> _Reading text_
┄┄┄┄┄┄┄┄┄┄┄┄┄┄┄┄┄┄┄┄

I’d very be interested to hear if other reviewers have faced this kind of self-destructive behavior, and if so if there’s anything more we should be doing to stop it.  But if I’m being a jerk here, I trust that someone will point that out too.

CFP: “Neurotechnological Interventions: Therapy or Enhancement”

6 Sep, 12 | by Iain Brassington

Submissions (of 300 words max) are invited for inclusion at the TILT authors’ workshop on the theme of “Neurotechnological Interventions: Therapy or Enhancement” in Tilburg on 15-16th November 2012.  The workshop is part of the FP 7 RoboLaw project, and will lead to the publication of a volume with papers.

Abstracts shoud describe briefly how the paper that you intend to submit will shed new light on the traditional distinctions and arguments in the debate on human enhancement.  The use of casuistry from cognitive enhancement, neurotechnology or robotics is welcomed, but not a necessary condition.  Contributions from law, ethics, philosophy of technology, science and technology studies, economics and general regulation studies are especially appreciated, but scholars in the social sciences, science and technology should not hesitate to submit.

Although individual papers may take casuistry from the fields of neurotechnology and robotics as their starting point, the workshop papers and the volume to be published will primarily focus on some often returning fuzzy distinctions and arguments in the debate on human enhancement in general.  The distinction between therapy and enhancement itself is exemplary in this respect.  The distinction is often not meant to merely serve the theoretical purpose of creating definitional clarity; it is also often implicitly used to depict a class of actions  as morally unproblematic (therapy) and a class of actions as morally problematic (enhancement).  The distinction has of course been criticized  because of the blurred lines between therapy and enhancement as it builds on a presupposed vague notion of normal health conditions.  The implicit normative connotations, however, also tend to cause a lot of confusion.  In addition, many of the ethical concerns explicitly put forward in the general debate on human enhancement, especially those in which notions such as unnaturalness, cheating,  injustice, dignity et cetera occur, appear to be multilayered and often overlapping with other arguments.  In their clustered compound guise they can easily obfuscate original intuitions or emotions of indignation, but also block possibilities of resolution and agreement.  When they are meticulously analyzed and reduced to underlying constituents these arguments often become more persuasive or at least manageable.

┄┄┄┄┄┄┄┄┄┄┄┄┄┄┄┄┄┄┄┄

> _Listed records_
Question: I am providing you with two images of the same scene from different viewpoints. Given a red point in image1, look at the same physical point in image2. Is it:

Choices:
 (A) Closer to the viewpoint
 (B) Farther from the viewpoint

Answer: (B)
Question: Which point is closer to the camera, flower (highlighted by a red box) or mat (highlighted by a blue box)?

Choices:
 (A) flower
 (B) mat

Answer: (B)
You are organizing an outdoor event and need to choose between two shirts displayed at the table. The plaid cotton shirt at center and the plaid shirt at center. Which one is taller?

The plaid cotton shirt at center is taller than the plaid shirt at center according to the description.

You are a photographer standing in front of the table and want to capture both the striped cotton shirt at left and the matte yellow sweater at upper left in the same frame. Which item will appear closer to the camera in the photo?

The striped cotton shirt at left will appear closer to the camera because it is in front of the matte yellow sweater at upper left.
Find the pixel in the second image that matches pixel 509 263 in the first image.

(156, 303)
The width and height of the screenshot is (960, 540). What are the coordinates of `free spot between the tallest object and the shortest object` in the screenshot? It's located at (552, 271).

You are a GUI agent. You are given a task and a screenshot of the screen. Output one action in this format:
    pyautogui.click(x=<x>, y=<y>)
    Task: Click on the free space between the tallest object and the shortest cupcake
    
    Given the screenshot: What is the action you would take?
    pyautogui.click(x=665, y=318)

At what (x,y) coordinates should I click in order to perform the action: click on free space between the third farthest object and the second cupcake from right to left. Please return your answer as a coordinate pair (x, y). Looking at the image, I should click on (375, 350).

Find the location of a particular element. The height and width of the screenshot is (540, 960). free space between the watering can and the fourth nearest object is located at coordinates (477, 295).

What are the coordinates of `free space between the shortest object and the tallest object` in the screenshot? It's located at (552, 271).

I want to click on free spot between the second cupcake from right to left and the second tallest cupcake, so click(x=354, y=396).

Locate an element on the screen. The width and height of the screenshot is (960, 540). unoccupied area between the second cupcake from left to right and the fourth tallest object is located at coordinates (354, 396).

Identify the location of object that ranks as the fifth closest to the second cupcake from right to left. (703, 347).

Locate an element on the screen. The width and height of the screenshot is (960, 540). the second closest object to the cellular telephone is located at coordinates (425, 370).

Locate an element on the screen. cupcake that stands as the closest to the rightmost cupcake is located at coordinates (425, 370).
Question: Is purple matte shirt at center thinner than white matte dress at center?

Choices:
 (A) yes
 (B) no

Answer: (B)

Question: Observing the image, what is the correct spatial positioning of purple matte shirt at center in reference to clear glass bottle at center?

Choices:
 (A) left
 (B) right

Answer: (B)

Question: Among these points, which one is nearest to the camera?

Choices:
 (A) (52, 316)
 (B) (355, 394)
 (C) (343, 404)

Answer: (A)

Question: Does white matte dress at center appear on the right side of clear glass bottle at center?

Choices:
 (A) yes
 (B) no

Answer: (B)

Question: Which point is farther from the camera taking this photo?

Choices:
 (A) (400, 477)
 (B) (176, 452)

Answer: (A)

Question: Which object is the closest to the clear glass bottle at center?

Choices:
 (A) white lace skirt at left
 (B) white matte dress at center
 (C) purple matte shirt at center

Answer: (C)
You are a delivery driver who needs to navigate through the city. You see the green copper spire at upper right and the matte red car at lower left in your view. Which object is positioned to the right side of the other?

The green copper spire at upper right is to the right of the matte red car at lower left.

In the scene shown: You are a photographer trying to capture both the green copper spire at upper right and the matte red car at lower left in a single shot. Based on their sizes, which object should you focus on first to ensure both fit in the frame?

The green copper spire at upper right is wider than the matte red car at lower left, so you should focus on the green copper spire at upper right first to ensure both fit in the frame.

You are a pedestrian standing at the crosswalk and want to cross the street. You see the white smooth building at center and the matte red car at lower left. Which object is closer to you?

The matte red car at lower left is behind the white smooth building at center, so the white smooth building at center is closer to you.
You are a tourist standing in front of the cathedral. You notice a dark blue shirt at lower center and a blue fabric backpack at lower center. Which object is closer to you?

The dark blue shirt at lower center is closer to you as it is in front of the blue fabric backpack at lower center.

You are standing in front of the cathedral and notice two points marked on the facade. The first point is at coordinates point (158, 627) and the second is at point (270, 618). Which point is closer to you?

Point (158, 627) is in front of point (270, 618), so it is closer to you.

┄┄┄┄┄┄┄┄┄┄┄┄┄┄┄┄┄┄┄┄

> _Actions to take_
1. Write out the passage of the web page excerpt starting at "6 Sep, 12 |" and ending at "volume with papers.".
2. What is the maximum length allowed for a submission, according to the web page excerpt?

> _Expected responses_
1.
6 Sep, 12 | by Iain Brassington

Submissions (of 300 words max) are invited for inclusion at the TILT authors’ workshop on the theme of “Neurotechnological Interventions: Therapy or Enhancement” in Tilburg on 15-16th November 2012.  The workshop is part of the FP 7 RoboLaw project, and will lead to the publication of a volume with papers.

2. 300 words.